Rebels understands that. The Mirador Gallery show focuses on three underground artists with Chicano and Native backgrounds whose work relies on the iconic traditions of pinup art and graffiti, understands that. At its best, Rebels is an argument for the elevation of lowbrow, foreshadowing its transformation into a term of empowerment.

Nanibah Chacon's work makes up the bulk of the exhibition and is undoubtedly the most impressive on display. The painter devotes most of her energy to crafting memorable figures, but she isn't afraid of delving into symbolism.

"Azúcar," one of Chacon's most striking pieces, is a pinup-cum-portrait of a luscious beauty with a flower in her hair and large hoop earrings, playfully licking a pink, sugared skull. The subject's eyes are mischievous, as though she's actively choosing to exert her beauty on the viewer, rather than passively submitting to lustful observation.

Chacon's forte is amusing characterization. One series depicts four feisty, idiosyncratic luchadoras. Another set of complementary pieces, "Callejeros Martinez Town" and "Callejeros Barelas," features four head shots: two tattooed Chicano gangsters whistling, and two ladies reacting in very different ways. The blonde is clearly flattered by the attention, but the raven-haired woman raises an eyebrow warily. Chacon delivers her joke with engaging, relatable fluency.

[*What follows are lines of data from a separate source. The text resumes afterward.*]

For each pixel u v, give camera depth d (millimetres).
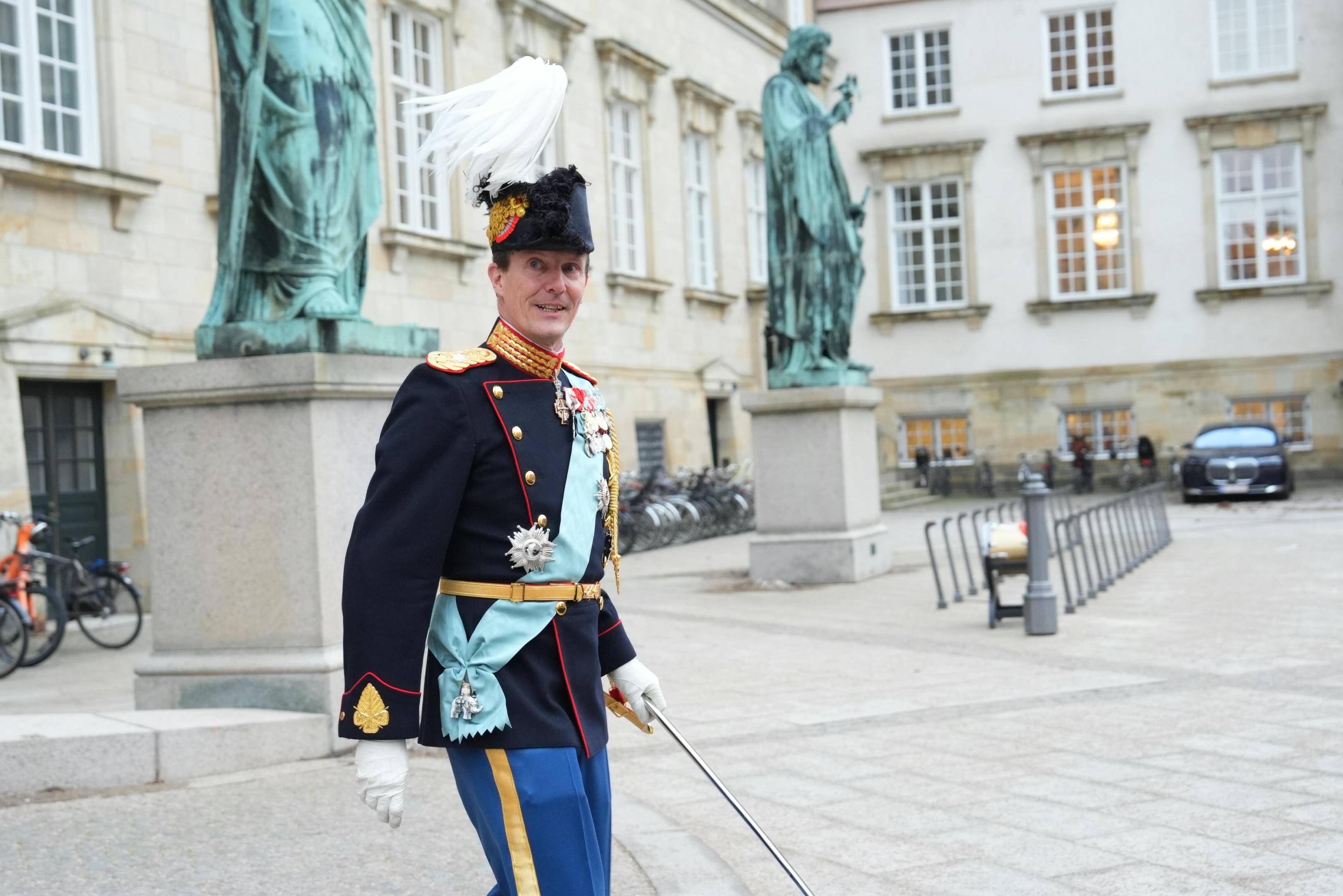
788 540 15273
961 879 4785
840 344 15719
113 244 14195
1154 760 6387
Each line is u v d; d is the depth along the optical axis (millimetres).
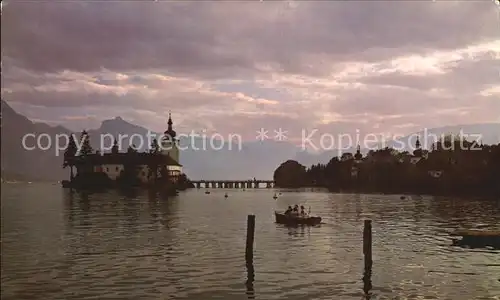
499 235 38156
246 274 29094
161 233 48875
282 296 24562
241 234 47719
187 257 34656
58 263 32719
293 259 33719
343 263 32375
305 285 26688
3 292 25438
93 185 134750
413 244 40344
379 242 41562
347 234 46719
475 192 77688
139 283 27109
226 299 24062
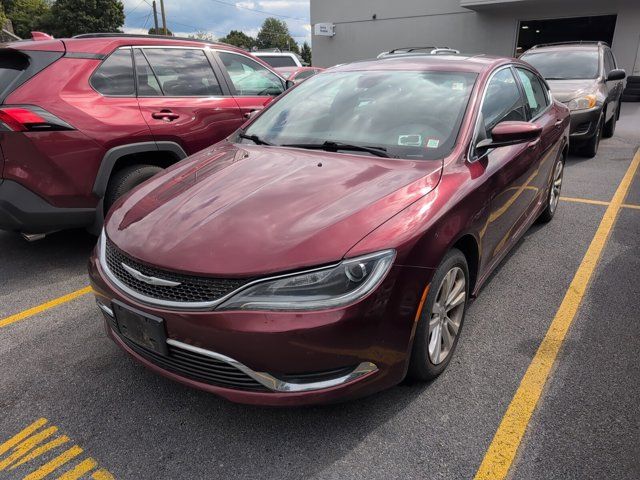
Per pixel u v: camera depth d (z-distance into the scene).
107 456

Chacon's work features not only the subjects of lowbrow art, but also its rich palette. Her mastery of teals juxtaposed with deep, sensual pinks and oranges adds flavor and depth to her paintings.

Unlike Chacon, Carlos "Mr. Went" Rodriguez—an artist whose background is graffiti lettering—keeps his palette coarse and bleak by relying on gray, silver, black and white. Rodriguez' three pieces in Rebels aren't much for original iconography, presenting oft-used motifs such as skulls, roses and crosses. But "Y Qué," his largest piece, is as cryptically affecting as its title suggests. Resembling a complex diary page, the canvas is filled with a list of names lettered in freehand, with stencilled symbols and words such as "redemption" sprawled errantly. Graffiti is a medium steeped in coded meaning—so much work must be illegible for a reason—but Rodriguez' piece urges the viewer to try his hand at deciphering its secrets.

The black-and-white marker drawings and stencil work by Douglas Miles, Rebels' final artist, are less moving.
Miles is fond of depicting a single archetype—a young woman with a staid, apathetic expression—and reusing this one image constantly does him no favors. Miles is willing to broach the idea of subtext (one piece is decorated with the words "Apaches," "Angels" and "Ascent"), but his pieces' subdued, repetitive quality fails to imbue their shadowy elements with worthwhile depth. Lowbrow art doesn't benefit from low-impact moves; on the contrary, the style's embrace of the proudly, pointedly brazen is what has propelled the label far beyond its humble roots.